TASK TO CARRY OUT
Look for "TESIMO" in each line of the records, and copy the lines that have it.

SUPPLIED MATERIAL
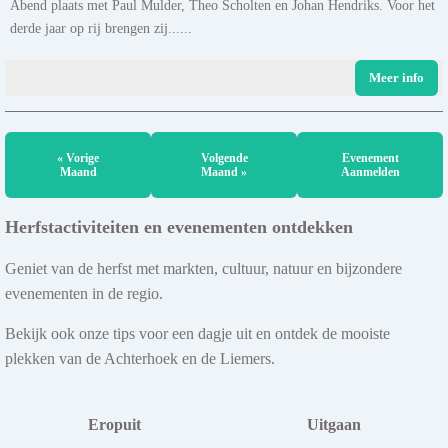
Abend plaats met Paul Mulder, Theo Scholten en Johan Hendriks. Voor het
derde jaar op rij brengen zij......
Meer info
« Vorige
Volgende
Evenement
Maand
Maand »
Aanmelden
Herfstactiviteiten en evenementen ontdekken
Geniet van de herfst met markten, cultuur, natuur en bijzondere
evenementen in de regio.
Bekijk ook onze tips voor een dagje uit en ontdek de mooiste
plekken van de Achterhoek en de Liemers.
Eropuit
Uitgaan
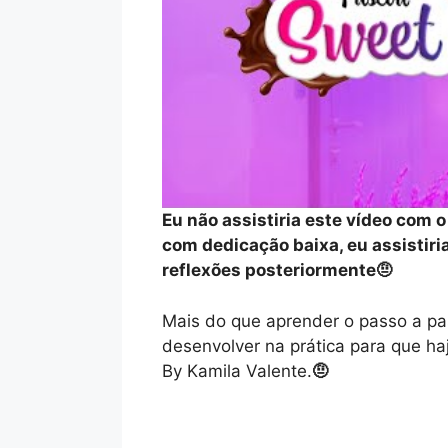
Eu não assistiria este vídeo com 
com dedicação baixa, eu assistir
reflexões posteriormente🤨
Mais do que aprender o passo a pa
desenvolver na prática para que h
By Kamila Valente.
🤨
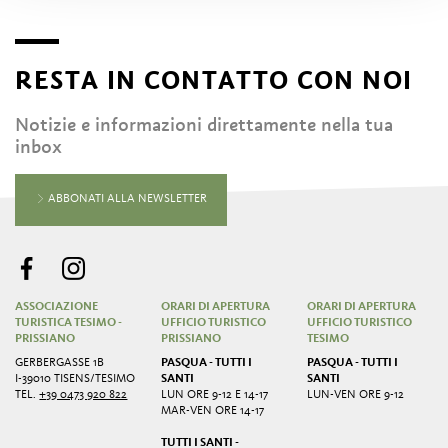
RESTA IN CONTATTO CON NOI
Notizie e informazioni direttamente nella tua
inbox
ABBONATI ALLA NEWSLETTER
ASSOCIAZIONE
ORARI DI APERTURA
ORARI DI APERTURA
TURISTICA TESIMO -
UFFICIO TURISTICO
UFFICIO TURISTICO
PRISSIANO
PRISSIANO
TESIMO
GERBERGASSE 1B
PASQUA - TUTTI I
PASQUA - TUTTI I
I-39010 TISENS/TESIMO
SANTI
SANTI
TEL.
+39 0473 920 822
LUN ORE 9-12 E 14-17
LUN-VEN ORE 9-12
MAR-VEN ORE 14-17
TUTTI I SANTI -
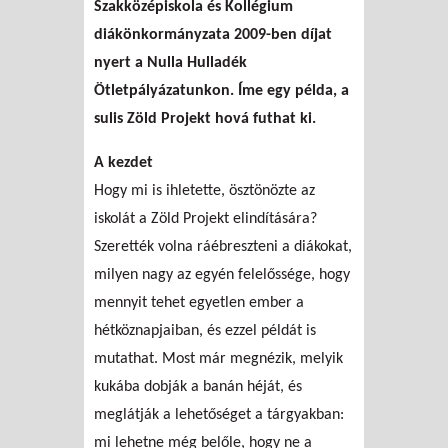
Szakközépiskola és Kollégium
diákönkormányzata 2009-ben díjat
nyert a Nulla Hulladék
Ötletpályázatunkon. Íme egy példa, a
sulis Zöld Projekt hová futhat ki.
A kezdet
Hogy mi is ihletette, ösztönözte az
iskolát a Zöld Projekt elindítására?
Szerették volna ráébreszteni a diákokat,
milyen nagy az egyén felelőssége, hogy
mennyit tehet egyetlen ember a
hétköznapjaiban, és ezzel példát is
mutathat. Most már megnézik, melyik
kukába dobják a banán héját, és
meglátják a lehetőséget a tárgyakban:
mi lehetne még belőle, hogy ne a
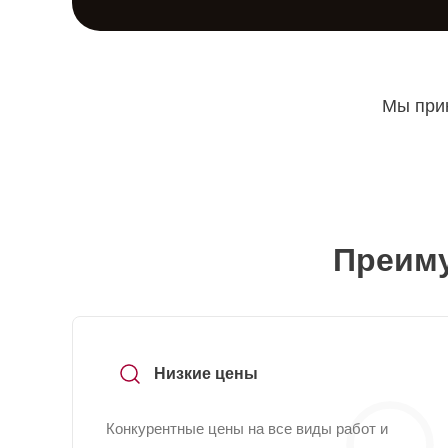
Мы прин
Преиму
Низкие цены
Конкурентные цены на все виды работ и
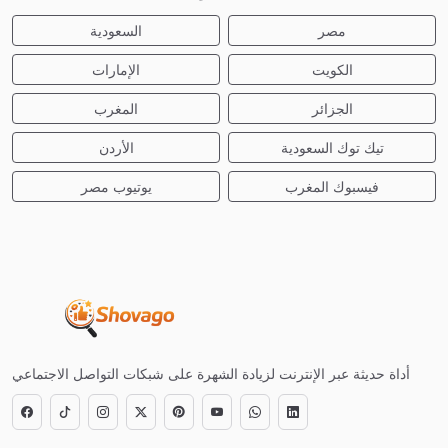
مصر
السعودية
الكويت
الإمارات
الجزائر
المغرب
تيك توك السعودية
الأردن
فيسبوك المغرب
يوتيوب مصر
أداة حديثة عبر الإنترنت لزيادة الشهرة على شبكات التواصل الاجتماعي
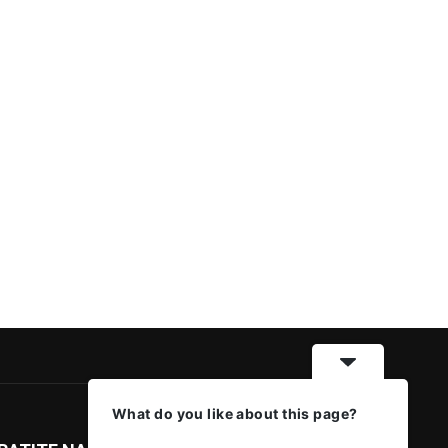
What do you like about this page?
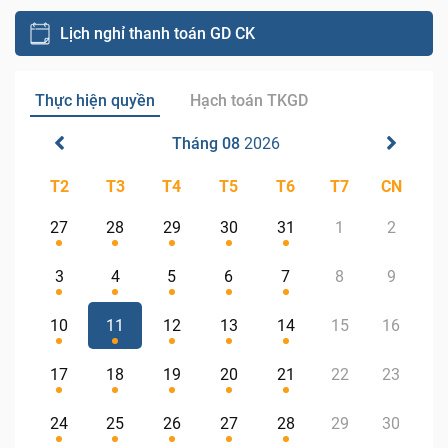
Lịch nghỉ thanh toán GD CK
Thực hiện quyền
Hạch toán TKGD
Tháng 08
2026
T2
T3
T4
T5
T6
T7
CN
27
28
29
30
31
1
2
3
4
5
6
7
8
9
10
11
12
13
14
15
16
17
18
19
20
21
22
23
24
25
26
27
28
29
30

* * *

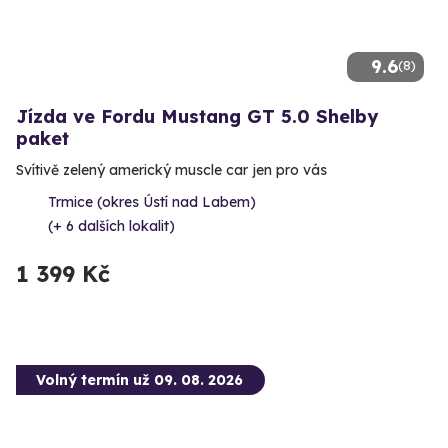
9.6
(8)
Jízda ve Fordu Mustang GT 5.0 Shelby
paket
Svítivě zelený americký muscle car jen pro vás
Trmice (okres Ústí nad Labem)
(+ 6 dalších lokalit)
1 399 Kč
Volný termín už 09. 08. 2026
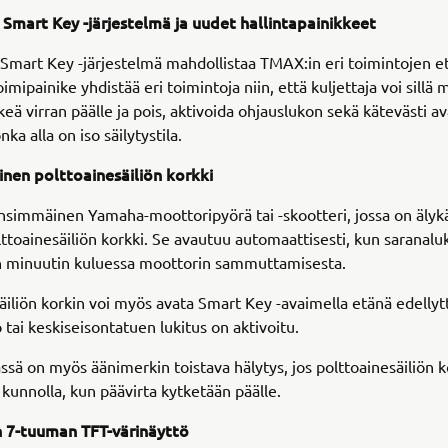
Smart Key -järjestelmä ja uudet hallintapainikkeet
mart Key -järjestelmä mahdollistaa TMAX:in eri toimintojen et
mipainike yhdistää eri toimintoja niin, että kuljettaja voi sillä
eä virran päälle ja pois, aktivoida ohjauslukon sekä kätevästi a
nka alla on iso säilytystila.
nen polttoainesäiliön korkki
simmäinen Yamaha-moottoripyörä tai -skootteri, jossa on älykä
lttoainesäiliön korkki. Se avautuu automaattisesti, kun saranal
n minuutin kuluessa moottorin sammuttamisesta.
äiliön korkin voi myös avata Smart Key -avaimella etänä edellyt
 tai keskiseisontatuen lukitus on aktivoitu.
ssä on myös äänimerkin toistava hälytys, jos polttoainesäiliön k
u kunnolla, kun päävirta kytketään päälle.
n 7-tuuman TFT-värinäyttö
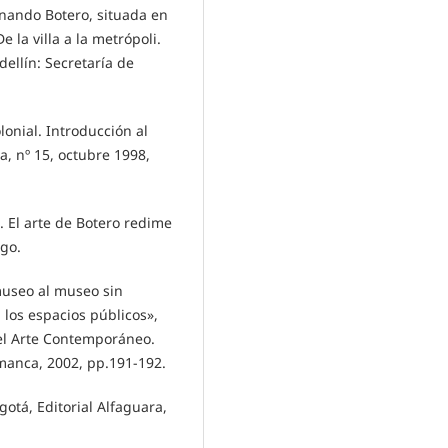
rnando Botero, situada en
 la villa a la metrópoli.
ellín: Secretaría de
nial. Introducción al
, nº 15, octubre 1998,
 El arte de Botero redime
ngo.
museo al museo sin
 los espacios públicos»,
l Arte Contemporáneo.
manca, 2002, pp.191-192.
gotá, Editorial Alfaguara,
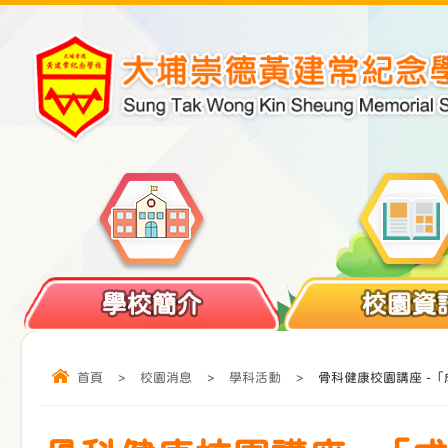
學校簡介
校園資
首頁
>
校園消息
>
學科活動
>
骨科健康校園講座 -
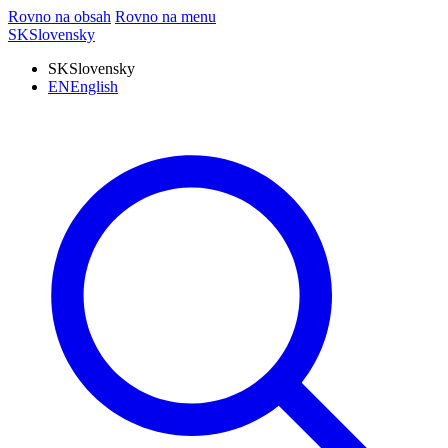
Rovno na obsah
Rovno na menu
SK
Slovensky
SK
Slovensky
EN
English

EXERCISE SOLUTION
TURISTICA TESIMO -
TESIMO
I-39010 TISENS/TESIMO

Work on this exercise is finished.